EXERCISE PROMPT> A word-for-word copy of the listing is needed. Retype it in full.

THE DATA>
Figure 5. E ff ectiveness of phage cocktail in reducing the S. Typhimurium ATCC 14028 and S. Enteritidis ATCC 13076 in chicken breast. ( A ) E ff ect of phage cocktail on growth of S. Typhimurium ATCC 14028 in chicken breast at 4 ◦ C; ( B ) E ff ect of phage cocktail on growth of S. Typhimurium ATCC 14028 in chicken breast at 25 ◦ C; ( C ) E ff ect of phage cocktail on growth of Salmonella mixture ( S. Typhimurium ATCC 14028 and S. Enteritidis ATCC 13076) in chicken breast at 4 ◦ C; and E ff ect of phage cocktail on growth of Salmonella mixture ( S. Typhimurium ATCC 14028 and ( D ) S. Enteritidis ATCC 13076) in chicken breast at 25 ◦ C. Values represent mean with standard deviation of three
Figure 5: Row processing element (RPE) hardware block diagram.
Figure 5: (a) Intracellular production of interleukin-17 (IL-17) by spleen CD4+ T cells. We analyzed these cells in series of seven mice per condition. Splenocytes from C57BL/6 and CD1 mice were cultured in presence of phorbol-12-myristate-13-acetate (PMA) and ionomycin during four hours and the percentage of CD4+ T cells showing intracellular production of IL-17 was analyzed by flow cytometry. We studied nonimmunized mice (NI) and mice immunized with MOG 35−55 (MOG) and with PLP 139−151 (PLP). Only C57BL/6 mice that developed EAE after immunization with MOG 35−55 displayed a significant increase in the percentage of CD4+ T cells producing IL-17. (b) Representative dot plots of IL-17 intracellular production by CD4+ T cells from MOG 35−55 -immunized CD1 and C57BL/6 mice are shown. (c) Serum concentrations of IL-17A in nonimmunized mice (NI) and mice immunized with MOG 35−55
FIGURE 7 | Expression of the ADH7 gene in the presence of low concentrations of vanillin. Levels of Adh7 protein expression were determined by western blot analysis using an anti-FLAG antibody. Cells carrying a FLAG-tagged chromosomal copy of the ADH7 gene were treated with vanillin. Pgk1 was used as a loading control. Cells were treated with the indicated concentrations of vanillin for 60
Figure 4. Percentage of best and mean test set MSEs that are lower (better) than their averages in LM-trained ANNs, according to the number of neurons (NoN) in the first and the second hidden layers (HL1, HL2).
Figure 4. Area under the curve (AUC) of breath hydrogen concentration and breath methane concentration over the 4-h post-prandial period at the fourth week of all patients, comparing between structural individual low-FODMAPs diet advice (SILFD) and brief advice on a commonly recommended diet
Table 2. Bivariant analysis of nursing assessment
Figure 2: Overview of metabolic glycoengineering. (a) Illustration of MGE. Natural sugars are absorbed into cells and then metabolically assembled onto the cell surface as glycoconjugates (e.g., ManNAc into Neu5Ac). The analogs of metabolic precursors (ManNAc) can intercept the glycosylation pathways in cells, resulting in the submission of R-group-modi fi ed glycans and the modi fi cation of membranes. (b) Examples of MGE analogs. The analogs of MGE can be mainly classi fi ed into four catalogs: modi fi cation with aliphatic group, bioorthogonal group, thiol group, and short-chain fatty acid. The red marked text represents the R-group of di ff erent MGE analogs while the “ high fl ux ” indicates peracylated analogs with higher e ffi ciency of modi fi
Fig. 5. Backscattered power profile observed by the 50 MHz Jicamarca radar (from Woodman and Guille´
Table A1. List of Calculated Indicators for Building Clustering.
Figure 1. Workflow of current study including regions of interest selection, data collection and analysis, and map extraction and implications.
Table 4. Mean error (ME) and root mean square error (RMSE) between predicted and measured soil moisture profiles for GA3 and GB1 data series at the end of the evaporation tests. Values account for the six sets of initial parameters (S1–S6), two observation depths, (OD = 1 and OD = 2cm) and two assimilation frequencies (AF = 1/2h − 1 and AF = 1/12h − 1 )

RESULT>
Figure 5. E ff ectiveness of phage cocktail in reducing the S. Typhimurium ATCC 14028 and S. Enteritidis ATCC 13076 in chicken breast. ( A ) E ff ect of phage cocktail on growth of S. Typhimurium ATCC 14028 in chicken breast at 4 ◦ C; ( B ) E ff ect of phage cocktail on growth of S. Typhimurium ATCC 14028 in chicken breast at 25 ◦ C; ( C ) E ff ect of phage cocktail on growth of Salmonella mixture ( S. Typhimurium ATCC 14028 and S. Enteritidis ATCC 13076) in chicken breast at 4 ◦ C; and E ff ect of phage cocktail on growth of Salmonella mixture ( S. Typhimurium ATCC 14028 and ( D ) S. Enteritidis ATCC 13076) in chicken breast at 25 ◦ C. Values represent mean with standard deviation of three
Figure 5: Row processing element (RPE) hardware block diagram.
Figure 5: (a) Intracellular production of interleukin-17 (IL-17) by spleen CD4+ T cells. We analyzed these cells in series of seven mice per condition. Splenocytes from C57BL/6 and CD1 mice were cultured in presence of phorbol-12-myristate-13-acetate (PMA) and ionomycin during four hours and the percentage of CD4+ T cells showing intracellular production of IL-17 was analyzed by flow cytometry. We studied nonimmunized mice (NI) and mice immunized with MOG 35−55 (MOG) and with PLP 139−151 (PLP). Only C57BL/6 mice that developed EAE after immunization with MOG 35−55 displayed a significant increase in the percentage of CD4+ T cells producing IL-17. (b) Representative dot plots of IL-17 intracellular production by CD4+ T cells from MOG 35−55 -immunized CD1 and C57BL/6 mice are shown. (c) Serum concentrations of IL-17A in nonimmunized mice (NI) and mice immunized with MOG 35−55
FIGURE 7 | Expression of the ADH7 gene in the presence of low concentrations of vanillin. Levels of Adh7 protein expression were determined by western blot analysis using an anti-FLAG antibody. Cells carrying a FLAG-tagged chromosomal copy of the ADH7 gene were treated with vanillin. Pgk1 was used as a loading control. Cells were treated with the indicated concentrations of vanillin for 60
Figure 4. Percentage of best and mean test set MSEs that are lower (better) than their averages in LM-trained ANNs, according to the number of neurons (NoN) in the first and the second hidden layers (HL1, HL2).
Figure 4. Area under the curve (AUC) of breath hydrogen concentration and breath methane concentration over the 4-h post-prandial period at the fourth week of all patients, comparing between structural individual low-FODMAPs diet advice (SILFD) and brief advice on a commonly recommended diet
Table 2. Bivariant analysis of nursing assessment
Figure 2: Overview of metabolic glycoengineering. (a) Illustration of MGE. Natural sugars are absorbed into cells and then metabolically assembled onto the cell surface as glycoconjugates (e.g., ManNAc into Neu5Ac). The analogs of metabolic precursors (ManNAc) can intercept the glycosylation pathways in cells, resulting in the submission of R-group-modi fi ed glycans and the modi fi cation of membranes. (b) Examples of MGE analogs. The analogs of MGE can be mainly classi fi ed into four catalogs: modi fi cation with aliphatic group, bioorthogonal group, thiol group, and short-chain fatty acid. The red marked text represents the R-group of di ff erent MGE analogs while the “ high fl ux ” indicates peracylated analogs with higher e ffi ciency of modi fi
Fig. 5. Backscattered power profile observed by the 50 MHz Jicamarca radar (from Woodman and Guille´
Table A1. List of Calculated Indicators for Building Clustering.
Figure 1. Workflow of current study including regions of interest selection, data collection and analysis, and map extraction and implications.
Table 4. Mean error (ME) and root mean square error (RMSE) between predicted and measured soil moisture profiles for GA3 and GB1 data series at the end of the evaporation tests. Values account for the six sets of initial parameters (S1–S6), two observation depths, (OD = 1 and OD = 2cm) and two assimilation frequencies (AF = 1/2h − 1 and AF = 1/12h − 1 )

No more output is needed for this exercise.